Quick Final Thoughts – Tada Never Falls in Love

It wasn’t spectacular, but it almost got there, and I’d still say it’s an improvement.

From the writer behind Monthly Girls’ Nozaki-kun, we have here a more down-to-earth romcom that leans a little less on the “com” but makes up for it with charm. And the most important element this has that its predecessor adaptation lacked, is an actual ending. That’s right, instead of one of the most famously frustrating endings to perfectly alright shows in recent memory, Tada-kun gives us a beginning, middle, and end instead of the maligned “read the manga” ending from Nozaki.

And getting there is still lots of fun, with a much more cozy cast of friends and the new foreigners to shake things up among them. While several elements of the cast are pretty rote at this point (the club member who is obsessed with an idol and can’t see that it’s really the girl sitting next to him who also has feelings for him being the primary offender), I really, really appreciate Ijuin out of the whole side cast. While he plays up being flirty with Alec, it’s his quality of loyalty to his friend that really makes him shine, and I was really happy to see it taken to its logical extreme in the final episodes.
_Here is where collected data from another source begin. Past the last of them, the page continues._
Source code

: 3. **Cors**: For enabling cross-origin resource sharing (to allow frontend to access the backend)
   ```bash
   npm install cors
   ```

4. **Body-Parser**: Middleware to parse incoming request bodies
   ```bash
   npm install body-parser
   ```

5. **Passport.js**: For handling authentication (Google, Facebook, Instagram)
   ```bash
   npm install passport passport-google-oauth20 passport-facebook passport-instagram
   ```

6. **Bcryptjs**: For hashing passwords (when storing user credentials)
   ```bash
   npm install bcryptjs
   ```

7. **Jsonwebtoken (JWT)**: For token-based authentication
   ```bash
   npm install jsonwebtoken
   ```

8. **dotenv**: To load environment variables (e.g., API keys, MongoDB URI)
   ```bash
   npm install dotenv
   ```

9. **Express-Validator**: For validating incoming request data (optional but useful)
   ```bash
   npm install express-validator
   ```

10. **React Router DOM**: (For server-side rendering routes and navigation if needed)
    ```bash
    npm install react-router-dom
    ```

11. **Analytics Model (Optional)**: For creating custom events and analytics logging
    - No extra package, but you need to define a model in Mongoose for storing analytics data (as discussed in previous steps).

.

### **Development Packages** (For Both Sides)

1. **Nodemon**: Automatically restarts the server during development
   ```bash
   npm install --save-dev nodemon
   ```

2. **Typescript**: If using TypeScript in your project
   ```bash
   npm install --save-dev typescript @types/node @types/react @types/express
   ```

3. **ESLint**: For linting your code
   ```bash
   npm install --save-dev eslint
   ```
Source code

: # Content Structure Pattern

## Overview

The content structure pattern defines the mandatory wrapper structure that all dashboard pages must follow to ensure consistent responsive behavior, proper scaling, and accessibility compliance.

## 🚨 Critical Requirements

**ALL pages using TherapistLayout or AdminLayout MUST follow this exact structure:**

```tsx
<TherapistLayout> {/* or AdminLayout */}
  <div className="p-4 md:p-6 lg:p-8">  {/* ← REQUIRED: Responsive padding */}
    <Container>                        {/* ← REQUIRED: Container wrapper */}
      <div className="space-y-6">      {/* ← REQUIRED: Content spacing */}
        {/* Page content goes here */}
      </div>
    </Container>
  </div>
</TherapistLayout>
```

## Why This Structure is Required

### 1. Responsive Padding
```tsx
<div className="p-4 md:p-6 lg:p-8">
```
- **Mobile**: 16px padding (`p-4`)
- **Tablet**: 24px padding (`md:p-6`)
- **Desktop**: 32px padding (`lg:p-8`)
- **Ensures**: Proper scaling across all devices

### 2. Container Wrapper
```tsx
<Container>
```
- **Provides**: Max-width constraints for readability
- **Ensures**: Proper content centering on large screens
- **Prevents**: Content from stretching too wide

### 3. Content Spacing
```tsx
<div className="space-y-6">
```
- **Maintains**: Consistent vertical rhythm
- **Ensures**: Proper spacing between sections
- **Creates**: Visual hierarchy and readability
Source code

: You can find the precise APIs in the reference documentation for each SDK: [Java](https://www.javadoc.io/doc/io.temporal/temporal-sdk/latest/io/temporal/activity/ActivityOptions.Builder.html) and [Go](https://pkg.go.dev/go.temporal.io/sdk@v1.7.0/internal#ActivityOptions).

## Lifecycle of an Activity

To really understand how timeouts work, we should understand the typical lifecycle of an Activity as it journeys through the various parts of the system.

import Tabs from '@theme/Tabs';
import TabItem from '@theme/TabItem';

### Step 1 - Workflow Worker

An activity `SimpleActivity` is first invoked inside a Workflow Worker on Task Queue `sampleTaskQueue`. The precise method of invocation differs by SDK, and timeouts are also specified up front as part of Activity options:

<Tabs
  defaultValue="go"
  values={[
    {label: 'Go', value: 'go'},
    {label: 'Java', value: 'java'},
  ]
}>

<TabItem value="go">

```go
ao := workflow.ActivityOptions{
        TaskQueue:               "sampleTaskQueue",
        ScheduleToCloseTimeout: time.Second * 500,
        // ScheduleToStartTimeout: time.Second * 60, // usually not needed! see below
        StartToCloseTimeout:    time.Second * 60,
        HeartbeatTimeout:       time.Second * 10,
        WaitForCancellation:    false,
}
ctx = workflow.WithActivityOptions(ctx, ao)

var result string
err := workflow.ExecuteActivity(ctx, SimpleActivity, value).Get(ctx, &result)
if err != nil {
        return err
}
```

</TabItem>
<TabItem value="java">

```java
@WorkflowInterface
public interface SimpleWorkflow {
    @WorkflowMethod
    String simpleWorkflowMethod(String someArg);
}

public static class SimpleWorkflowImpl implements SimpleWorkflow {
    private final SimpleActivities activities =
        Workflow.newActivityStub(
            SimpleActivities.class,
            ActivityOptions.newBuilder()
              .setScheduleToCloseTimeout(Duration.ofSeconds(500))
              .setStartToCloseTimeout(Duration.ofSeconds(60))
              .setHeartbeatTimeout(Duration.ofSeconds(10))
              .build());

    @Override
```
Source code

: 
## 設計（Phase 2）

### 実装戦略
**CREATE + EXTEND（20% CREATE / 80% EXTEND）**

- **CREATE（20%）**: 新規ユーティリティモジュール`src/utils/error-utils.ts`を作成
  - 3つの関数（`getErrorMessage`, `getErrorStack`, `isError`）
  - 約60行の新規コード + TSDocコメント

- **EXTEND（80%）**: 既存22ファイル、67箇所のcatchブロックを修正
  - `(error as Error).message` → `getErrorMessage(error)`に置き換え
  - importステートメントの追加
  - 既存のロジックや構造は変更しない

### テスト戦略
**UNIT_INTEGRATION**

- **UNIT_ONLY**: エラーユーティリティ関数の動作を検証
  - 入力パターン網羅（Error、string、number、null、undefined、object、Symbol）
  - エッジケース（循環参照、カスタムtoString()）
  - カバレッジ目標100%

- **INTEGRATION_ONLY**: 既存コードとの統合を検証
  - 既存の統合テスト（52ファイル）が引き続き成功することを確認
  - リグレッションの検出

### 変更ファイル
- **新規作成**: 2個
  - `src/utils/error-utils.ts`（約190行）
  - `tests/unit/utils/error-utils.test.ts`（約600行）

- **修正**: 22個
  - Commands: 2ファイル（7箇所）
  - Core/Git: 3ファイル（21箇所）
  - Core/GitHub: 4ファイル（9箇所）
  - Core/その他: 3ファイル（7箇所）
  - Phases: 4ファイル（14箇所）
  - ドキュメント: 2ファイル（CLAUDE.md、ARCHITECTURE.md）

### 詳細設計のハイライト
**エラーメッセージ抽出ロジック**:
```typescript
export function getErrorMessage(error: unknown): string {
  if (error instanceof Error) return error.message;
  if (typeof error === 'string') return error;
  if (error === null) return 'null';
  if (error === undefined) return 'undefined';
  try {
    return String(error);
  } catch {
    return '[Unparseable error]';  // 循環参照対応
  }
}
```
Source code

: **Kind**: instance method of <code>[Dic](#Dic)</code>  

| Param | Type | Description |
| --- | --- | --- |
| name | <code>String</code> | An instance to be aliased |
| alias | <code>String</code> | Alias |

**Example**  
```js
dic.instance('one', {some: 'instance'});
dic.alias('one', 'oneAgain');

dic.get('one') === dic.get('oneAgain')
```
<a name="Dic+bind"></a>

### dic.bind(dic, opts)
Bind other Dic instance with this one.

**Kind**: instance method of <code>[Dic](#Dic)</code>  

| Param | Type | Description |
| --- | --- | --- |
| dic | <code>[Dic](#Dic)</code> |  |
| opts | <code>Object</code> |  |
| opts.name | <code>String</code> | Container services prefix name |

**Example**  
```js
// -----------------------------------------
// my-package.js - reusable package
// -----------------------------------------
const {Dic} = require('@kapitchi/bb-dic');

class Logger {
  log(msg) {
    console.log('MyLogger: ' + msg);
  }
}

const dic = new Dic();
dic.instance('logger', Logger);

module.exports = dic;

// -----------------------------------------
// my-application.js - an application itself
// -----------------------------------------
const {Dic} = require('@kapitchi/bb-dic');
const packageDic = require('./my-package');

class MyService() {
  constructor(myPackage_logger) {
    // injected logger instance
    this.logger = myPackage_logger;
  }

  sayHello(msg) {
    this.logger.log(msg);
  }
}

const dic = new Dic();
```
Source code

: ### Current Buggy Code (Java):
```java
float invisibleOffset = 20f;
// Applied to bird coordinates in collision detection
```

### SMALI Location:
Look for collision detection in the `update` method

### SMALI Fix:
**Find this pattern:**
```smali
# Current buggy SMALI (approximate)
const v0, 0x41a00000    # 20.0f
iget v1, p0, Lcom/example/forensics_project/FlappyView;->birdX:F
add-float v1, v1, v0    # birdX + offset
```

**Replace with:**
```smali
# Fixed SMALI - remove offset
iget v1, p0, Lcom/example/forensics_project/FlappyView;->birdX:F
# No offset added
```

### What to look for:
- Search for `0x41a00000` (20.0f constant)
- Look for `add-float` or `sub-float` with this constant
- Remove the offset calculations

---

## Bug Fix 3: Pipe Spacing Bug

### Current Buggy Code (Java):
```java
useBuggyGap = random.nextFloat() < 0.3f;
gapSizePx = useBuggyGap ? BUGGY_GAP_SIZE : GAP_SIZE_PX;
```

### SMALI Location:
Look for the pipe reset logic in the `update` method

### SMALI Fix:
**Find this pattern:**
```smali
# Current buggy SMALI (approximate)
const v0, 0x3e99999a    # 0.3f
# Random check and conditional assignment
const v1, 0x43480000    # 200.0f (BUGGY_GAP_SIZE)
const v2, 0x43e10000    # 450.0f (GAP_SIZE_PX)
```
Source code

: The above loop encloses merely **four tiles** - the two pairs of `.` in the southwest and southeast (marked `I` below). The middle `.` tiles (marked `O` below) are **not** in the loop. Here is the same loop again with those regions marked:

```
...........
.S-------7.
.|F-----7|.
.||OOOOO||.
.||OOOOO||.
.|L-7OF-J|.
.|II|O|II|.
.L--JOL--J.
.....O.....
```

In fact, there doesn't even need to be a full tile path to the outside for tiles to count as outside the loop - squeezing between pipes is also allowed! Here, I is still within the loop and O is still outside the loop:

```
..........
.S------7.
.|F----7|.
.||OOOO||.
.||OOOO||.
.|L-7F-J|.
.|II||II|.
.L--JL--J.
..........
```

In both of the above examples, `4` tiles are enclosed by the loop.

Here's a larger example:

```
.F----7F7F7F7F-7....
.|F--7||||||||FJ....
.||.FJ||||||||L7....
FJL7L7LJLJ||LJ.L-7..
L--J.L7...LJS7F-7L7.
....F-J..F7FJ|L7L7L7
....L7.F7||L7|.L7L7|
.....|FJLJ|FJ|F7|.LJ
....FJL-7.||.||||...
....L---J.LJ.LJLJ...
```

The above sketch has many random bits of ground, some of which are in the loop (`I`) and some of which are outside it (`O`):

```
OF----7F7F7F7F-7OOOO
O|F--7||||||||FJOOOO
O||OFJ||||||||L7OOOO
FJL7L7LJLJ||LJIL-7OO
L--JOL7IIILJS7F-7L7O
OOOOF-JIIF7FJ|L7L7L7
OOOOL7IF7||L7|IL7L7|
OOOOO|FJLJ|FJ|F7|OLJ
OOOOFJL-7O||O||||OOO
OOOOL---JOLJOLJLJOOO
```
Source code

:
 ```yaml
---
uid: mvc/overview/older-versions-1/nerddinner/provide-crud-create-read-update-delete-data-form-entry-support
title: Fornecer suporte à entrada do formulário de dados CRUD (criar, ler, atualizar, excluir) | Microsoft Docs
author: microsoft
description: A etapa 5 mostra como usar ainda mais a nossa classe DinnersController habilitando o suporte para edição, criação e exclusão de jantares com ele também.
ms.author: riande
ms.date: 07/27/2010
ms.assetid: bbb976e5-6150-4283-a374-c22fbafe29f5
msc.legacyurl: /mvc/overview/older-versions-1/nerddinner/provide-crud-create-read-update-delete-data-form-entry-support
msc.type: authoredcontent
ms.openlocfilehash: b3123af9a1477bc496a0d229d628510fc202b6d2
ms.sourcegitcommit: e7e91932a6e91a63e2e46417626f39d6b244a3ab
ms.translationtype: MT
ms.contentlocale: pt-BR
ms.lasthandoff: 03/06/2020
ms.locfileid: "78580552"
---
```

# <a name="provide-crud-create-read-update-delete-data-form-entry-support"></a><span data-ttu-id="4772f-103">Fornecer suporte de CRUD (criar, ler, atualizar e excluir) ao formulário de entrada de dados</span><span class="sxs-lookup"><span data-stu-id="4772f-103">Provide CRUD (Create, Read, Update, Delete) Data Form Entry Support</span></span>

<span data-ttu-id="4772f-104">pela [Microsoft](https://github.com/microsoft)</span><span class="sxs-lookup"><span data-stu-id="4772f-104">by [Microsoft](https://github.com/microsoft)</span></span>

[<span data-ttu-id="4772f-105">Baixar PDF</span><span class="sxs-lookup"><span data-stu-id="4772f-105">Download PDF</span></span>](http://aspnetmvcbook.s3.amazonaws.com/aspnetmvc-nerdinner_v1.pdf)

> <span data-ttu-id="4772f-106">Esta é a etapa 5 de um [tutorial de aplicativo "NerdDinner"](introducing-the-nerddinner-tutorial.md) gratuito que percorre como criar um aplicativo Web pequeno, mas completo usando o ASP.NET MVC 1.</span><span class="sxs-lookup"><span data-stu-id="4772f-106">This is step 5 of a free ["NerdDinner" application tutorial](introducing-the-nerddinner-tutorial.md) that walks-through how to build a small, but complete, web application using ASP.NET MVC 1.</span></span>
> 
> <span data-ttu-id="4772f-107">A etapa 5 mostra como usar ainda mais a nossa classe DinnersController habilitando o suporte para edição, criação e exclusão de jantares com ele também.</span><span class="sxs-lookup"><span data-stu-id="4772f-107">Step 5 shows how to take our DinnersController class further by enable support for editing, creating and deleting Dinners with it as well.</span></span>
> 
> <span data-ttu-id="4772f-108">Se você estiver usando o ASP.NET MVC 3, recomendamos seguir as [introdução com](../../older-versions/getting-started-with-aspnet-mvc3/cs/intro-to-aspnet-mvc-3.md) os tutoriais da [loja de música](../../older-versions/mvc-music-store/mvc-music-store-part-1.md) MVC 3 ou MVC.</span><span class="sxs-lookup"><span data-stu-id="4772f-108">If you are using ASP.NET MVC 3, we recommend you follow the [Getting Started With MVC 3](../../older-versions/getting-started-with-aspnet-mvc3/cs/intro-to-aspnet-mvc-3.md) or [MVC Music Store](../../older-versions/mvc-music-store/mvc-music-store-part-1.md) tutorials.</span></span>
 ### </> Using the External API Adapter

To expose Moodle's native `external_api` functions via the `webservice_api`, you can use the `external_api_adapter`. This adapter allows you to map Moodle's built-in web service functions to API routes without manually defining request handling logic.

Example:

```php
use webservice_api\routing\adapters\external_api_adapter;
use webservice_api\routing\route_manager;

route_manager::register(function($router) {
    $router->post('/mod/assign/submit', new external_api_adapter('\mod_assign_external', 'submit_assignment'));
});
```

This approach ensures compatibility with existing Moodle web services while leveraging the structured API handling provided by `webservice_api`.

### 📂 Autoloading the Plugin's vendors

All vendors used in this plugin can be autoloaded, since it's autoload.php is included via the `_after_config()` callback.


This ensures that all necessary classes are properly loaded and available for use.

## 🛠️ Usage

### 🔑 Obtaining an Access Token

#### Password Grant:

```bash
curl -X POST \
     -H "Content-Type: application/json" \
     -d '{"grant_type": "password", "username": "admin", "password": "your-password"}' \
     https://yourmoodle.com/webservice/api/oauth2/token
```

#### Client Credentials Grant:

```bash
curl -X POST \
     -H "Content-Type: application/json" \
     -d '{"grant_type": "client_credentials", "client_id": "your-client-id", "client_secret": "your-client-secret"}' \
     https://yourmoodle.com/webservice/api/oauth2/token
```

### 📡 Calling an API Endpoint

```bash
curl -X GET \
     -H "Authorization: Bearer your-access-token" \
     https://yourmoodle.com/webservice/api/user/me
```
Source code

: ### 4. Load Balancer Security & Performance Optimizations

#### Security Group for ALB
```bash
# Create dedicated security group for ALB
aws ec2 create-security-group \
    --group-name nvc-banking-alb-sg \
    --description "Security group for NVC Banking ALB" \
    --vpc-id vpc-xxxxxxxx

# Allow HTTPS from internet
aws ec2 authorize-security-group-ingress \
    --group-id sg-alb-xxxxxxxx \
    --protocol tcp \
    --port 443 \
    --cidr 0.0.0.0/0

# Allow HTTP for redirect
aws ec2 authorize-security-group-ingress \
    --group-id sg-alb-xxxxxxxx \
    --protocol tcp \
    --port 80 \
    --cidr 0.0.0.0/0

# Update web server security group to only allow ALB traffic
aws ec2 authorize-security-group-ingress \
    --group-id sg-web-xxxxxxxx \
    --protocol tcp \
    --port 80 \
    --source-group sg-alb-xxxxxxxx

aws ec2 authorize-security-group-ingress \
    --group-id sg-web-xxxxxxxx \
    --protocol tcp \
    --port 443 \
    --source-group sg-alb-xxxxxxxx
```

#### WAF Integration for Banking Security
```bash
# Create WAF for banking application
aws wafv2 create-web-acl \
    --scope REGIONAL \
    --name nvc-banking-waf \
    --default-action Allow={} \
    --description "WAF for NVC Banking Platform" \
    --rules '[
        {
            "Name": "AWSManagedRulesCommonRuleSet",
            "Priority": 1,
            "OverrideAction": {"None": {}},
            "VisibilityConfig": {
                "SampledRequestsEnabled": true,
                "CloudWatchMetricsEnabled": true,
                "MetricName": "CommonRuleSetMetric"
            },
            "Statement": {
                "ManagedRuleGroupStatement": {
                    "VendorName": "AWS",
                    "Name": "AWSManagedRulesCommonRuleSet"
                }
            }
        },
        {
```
I would like to say though that the last episode is a bit of a stumbling block. See, the key to the ending of a romantic comedy is almost always the confession of feelings, and generally there’s at least some tension over how things will shake out, particularly in situations where there is a third party involved to whom one of the main pair is already obligated. While I don’t object to the removal of the standard jealous disposable fiance, the issue of the engagement is just solved far too easily, and kind of makes me wonder why the show bothered with it when it could have just as easily gone with the equally played-out but more-satisfying “they can’t be together because she has to marry a noble” plot line. It wasn’t a huge problem, but it stuck out as being strange.

Oh, and the emotional climax is really abruptly interrupted by a sudden tonal shift before we finally get the obvious conclusion to the story. I’m not sure how I would have fixed this, but it’s very jarring, though it doesn’t take away from the actual final scene, which is very okay, if a little lazy.

Still, I can’t help but applaud this show for its consistently good production the entire way through. Quirky music and bright-yet-realistic color tones convey the perfect atmosphere rather than turning the entire show into a single large moeblob universe, as happens in Is the Order a Rabbit? (not that I hated that show, but the crazy pastels got really boring to look at by the second season), and although nobody’s design really stands out (they spend most of their time in school uniforms) I would like to highlight the in-universe photography as being quite good, while also looking properly high-school-level.

Overall, this show takes some very well-used building blocks and stacks them into a well-executed house. It’s not mind-blowing, but I feel comfortable with an 8/10, a score MAL classifies as “Very Good”. Check it out if you were disappointed by Nozaki-kun.